WEEK 2 progresses
The Jury have been taken this week to view the houses implicated in the killing and disposal of this young schoolgirl, Becky Watts, so they can make important judgements on the evidence presented on what actually happened on the day of Becky’s killing and afterwards. The prosecution continue to detail their evidence about her death and the gruesome finding of her body parts in the accused couple’s friend’s house shed.
The biggest question the jury will want answering from Nathan Matthews’ defence is why the killing was not murder – there is no clue about that yet, is there? Furthermore, why did he and his girlfriend go to the girl’s house that morning anyway – did they intend to kidnap or harm in any way Becky? Why did they stay there for many hours? How was her body removed and by who – one person or more?

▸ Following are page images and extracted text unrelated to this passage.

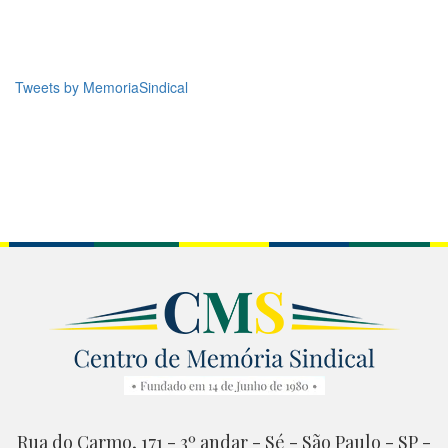
Tweets by MemoriaSindical
Rua do Carmo, 171 - 3º andar - Sé - São Paulo - SP -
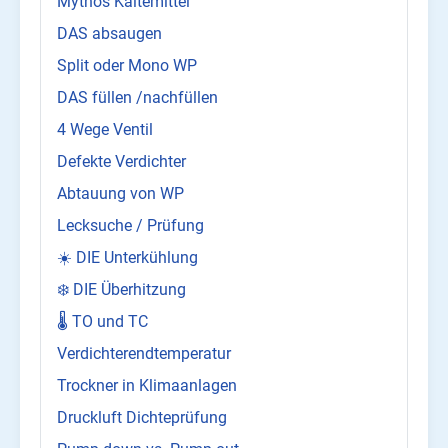
Mythos Kältemittel
DAS absaugen
Split oder Mono WP
DAS füllen /nachfüllen
4 Wege Ventil
Defekte Verdichter
Abtauung von WP
Lecksuche / Prüfung
☀️ DIE Unterkühlung
❄️ DIE Überhitzung
🌡️ TO und TC
Verdichterendtemperatur
Trockner in Klimaanlagen
Druckluft Dichteprüfung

The girlfriend Shauna Hoare has also big questions that need answering, since she denies all five charges against her. In her first voluntary giggly interview with police she claimed she immediately went out to the garden to smoke a cigarette – a bit of strange behaviour surely? She reports that she spent fifteen to twenty minutes doing that – smoking a cigarette takes most people only about five minutes, doesn’t it? Once back in the kitchen she spent some minutes washing her hands – thorough and commendable for a smoker, eh? She recounts that she heard from a few yards away, the front door ‘slam’, which she ‘assumed’ was Becky leaving in a huff – how can that be true when her boyfriend admits to being upstairs strangling Becky, so nobody can have gone out? It is said by the prosecution that Becky’s body over a number of days was cut into eight pieces with a power tool circular saw in the couple’s house – the kind of activity that can’t go unnoticed, don’t you think?
While these two main individuals face significant questions about the killing, all the other four accused will need to explain fully to the jury or judge their actions following Becky’s killing – until then there are serious doubts about their innocence or lack of knowledge, isn’t there?
[Becky Watts’ family and friends are wearing a blue ribbon in her memory during the trial].